@ the_Monk: You're not getting away with your cleverly disguised attempt to not prepare the article I want from you.
If you just do a paragraph or two per day, you'll finish with no strain, you know...
And I do agree that the best line of defense is the local and group security policies...so...we all continue to await your tutorial.
I've been thinking a lot about any 'write up' I could do about least privilege (I started it a few times even added screenshots to one of my attempts) but I kept coming to the realisation no matter how I approached things while the concept of least privilege can be applied to any OS and/or hardware configuration, the ways in which one might do this are so numerous and varied as to make any one 'guide' not a realistic approach.
There are of course a few very general 'least privilege' principles one can use to shape / change the way most of us may have been (or may still be) thinking with regard to our computer system use.
1. As has been exhaustively pointed out on the internet for years; use of limited user accounts for day to day activities.
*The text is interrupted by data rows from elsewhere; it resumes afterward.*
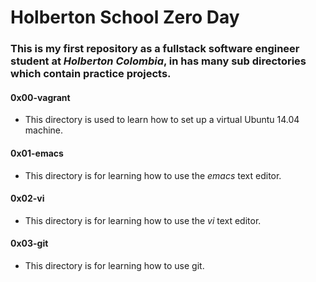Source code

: # Holberton School Zero Day
### This is my first repository as a fullstack software engineer student at _Holberton Colombia_, in has many sub directories which contain practice projects.

#### 0x00-vagrant
* This directory is used to learn how to set up a virtual Ubuntu 14.04 machine.

#### 0x01-emacs
* This directory is for learning how to use the _emacs_ text editor.

#### 0x02-vi
* This directory is for learning how to use the _vi_ text editor.

#### 0x03-git
* This directory is for learning how to use git.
2. Using file permissions to grant/deny access to files for different user accounts. Of course keeping in mind that the default behaviour is often for child objects to inherit parent object permissions and that DENY permissions over-ride ALLOW. Delving deeper into file-permissions etc. often has the happy side effect of helping to create a more streamlined digital filing system as well.
3. Using the local security policies to enforce additional privilege requirements such as privileges for things like driver installation, access to external or network devices, denying local console and/or remote logon to certain accounts/groups etc. etc. This is obviously not for anyone who doesn't have a grasp on it, however the internet does have significant resources with regard to (and examples of) using/configuring 'local system security policies'.
'Least Privilege' is when it comes down to it, a completely flexible and therefore never truly enforceable (through standards) approach to computing. Even when setting up a home wireless network. Instead of just using the 'quick setup' offered by most new routers, one should use the 'manual' approach and apply some 'least privilege' thinking. For example. Most new home routers allow for 'segregation' of the wireless network from internal LAN clients. Why might this be important to someone? You may have a 'home server' with personal media or other data on it, by simply segregating the wireless network from your internal LAN (you still share the same internet connection) you have applied 'least privilege' and maybe prevented someone getting access to personal data.